Il peut imposer la démocratie à l'Irak sans aucun respect du processus
démocratique, comme il l'a fait à la Barbade, au Chili, au Honduras, au
Nicaragua. L'intérêt américain lui tient lieu de droit, parce
que l'Empire est au-dessus de tout. Il est la raison suprême. Il est
intéressant de suivre dans le livre de Howard Zinn,
Une histoire populaire des États-Unis, De 1492 à nos
jours, le développement fulgurant de cet impérialisme. Au début du
vingtième siècle, les États-Unis interviennent de façon barbare aux Philippines.

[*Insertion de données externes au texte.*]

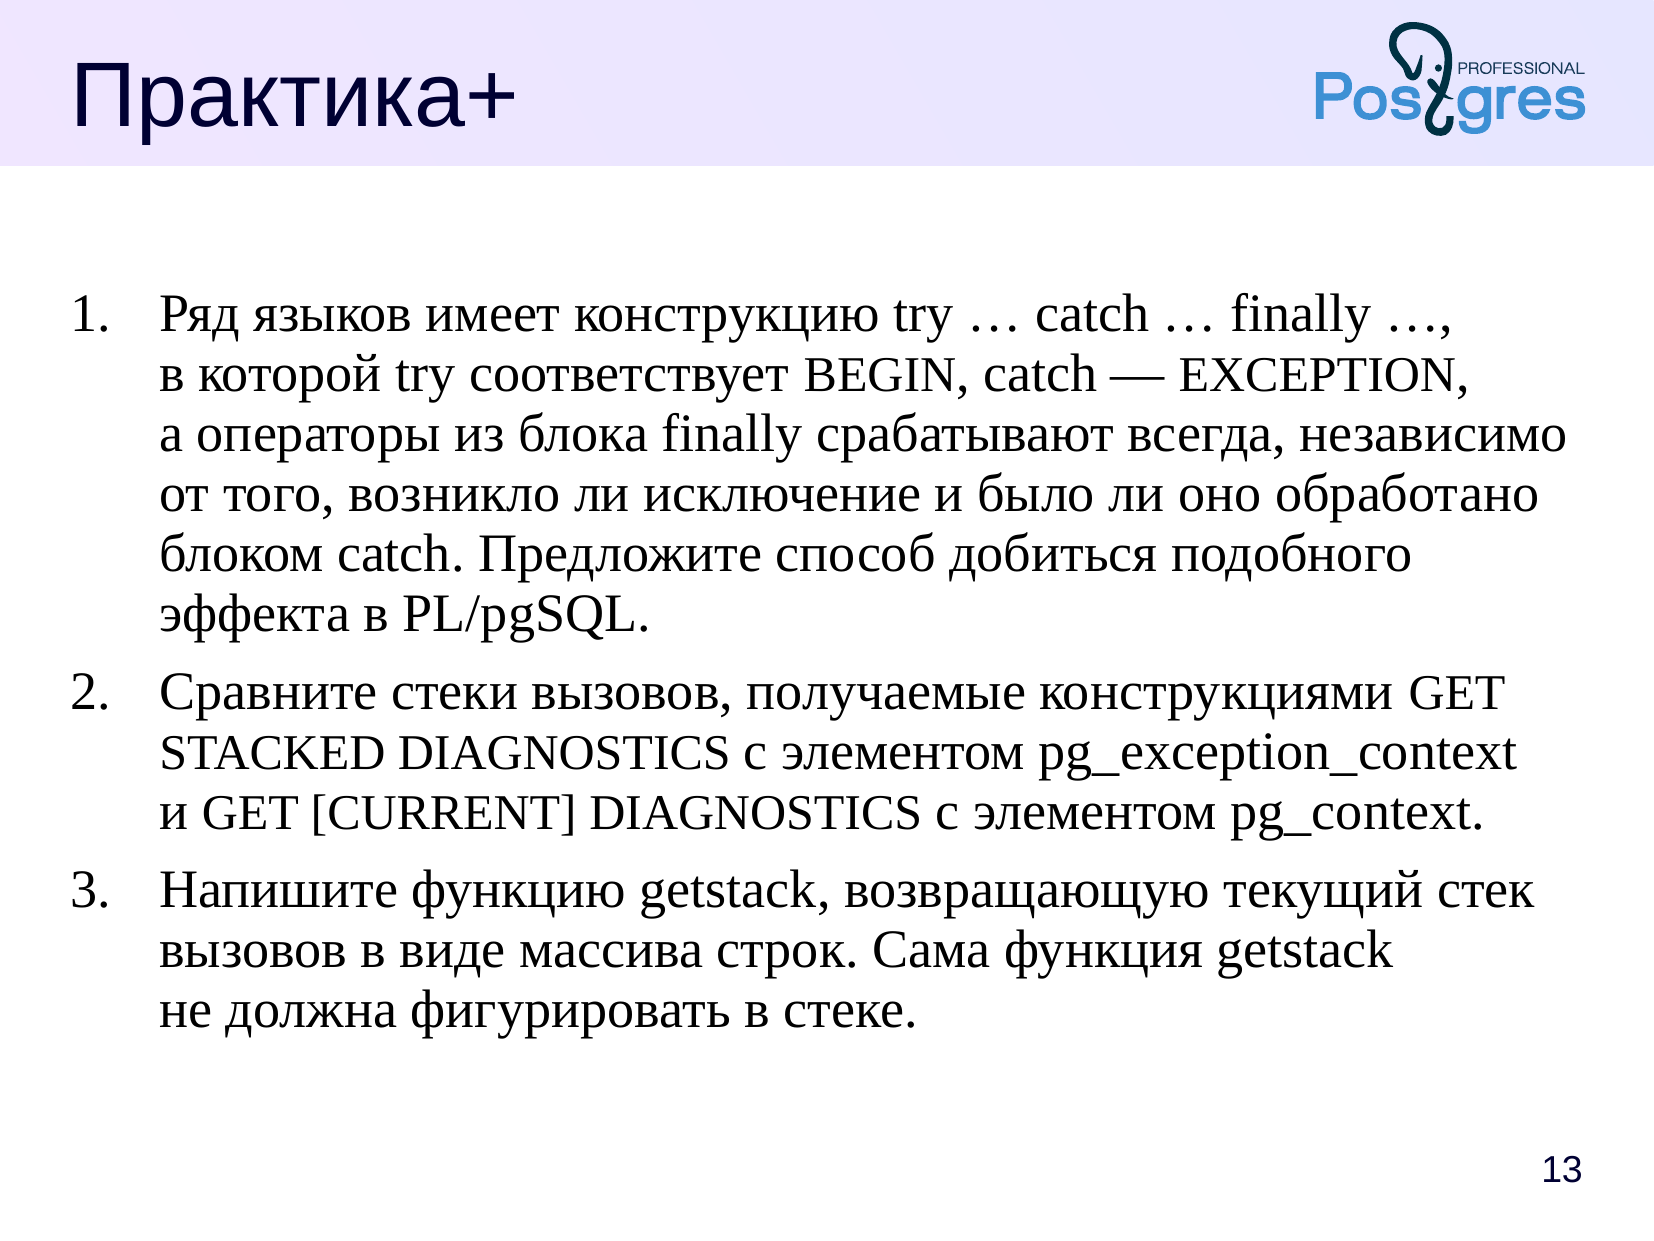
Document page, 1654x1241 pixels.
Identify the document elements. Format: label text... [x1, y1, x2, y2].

list Ряд языков имеет конструкцию try … catch … finally …, в которой try соответствует BEGIN, catch — EXCEPTION, а операторы из блока finally срабатывают всегда, независимо от того, возникло ли исключение и было ли оно обработано блоком catch. Предложите способ добиться подобного эффекта в PL/pgSQL. Сравните стеки вызовов, получаемые конструкциями GET STACKED DIAGNOSTICS с элементом pg_exception_context и GET [CURRENT] DIAGNOSTICS с элементом pg_context. Напишите функцию getstack, возвращающую текущий стек вызовов в виде массива строк. Сама функция getstack не должна фигурировать в стеке. [70, 283, 1583, 1134]
title Практика+ [70, 43, 1241, 147]
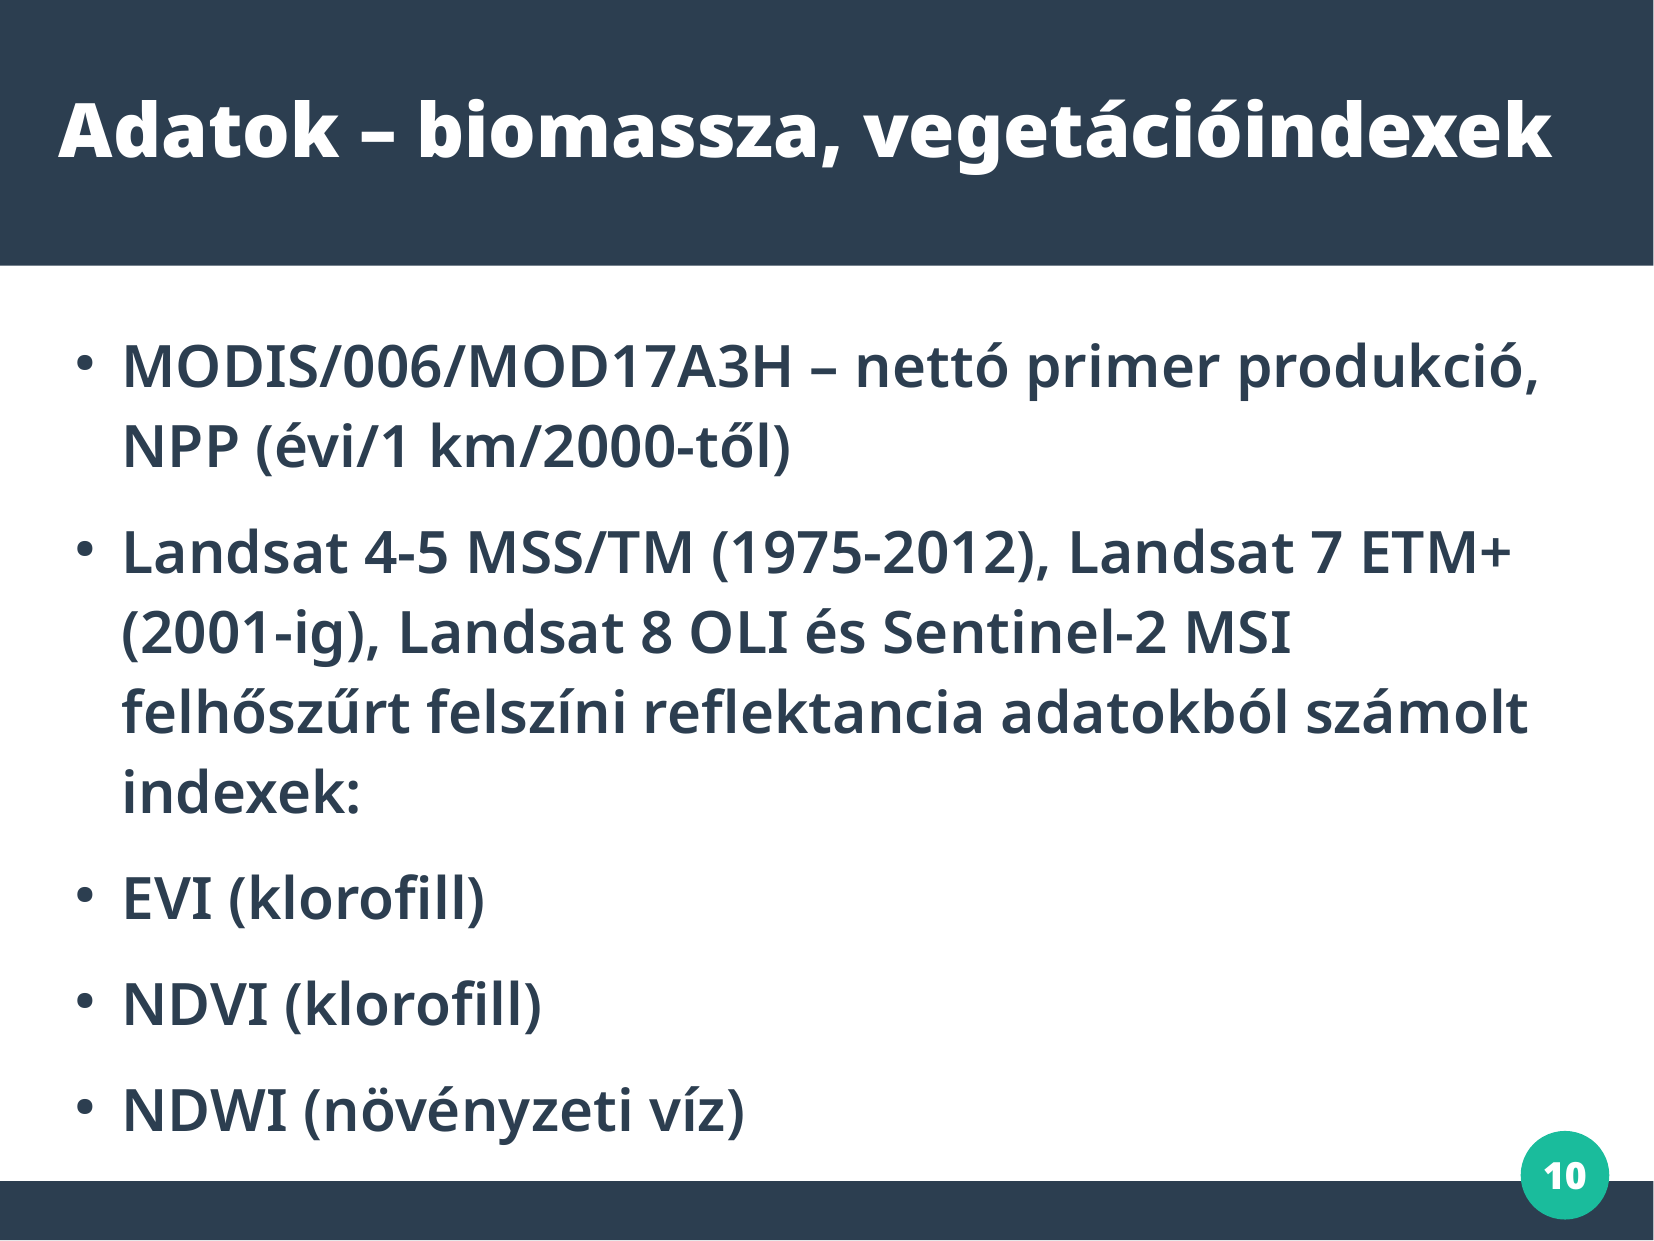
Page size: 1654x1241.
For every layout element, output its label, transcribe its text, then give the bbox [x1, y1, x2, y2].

Ils exigent que le marché chinois soit ouvert au commerce mais que l'Amérique
latine reste un marché fermé, sauf aux États-Unis, évidemment. Ils
interviennent un peu partout dans le monde, non pour protéger les droits des
minorités, mais pour imposer leur puissance. Zinn
montre bien que les Américains, à l'occasion de la guerre de 1939-1945, sont
bien décidés à « mettre les Anglais hors-jeu et à prendre leur place ». Ils y
réussissent et imposent leur ordre un peu partout dans le
monde.
L'impérialisme américain est
une réalité politique et économique, mais il
est surtout un fait global de civilisation. Il
repose sur une foi indélébile en la supériorité de
l'être américain qui s'exprime par les expressions the biggest in the world,
the best in the world. L'Américain, à ses propres yeux, est le type le plus
accompli d'humanité qui soit. Il est détenteur des valeurs de la
liberté, de la démocratie, de la modernité. Il ne fait aucun
doute que, pour beaucoup d'Américains, l'Amérique a une
mission spirituelle à remplir. God bless America. Dieu
a fondé l'Amérique pour assurer le salut de l'espèce humaine. Il
faut lire le discours d'inauguration de Bill Clinton
pour saisir jusqu'à quel point la nation américaine se
reconnaît une mission spirituelle universelle.
Les professions de foi de Bush, son
recours fréquent à Dieu ne sont pas aléatoires, gratuits.
Ils tiennent à la croyance du peuple américain à sa vocation
providentielle. On peut penser que Bush se sert de la
religion, qu'il s'en pare de façon
hypocrite. En réalité, il en va tout autrement. La
religion de Bush est indissociable de
l'impérialisme américain. L'impérialisme américain n'est pas au
service de la religion, comme le croit Bush, il est une religion.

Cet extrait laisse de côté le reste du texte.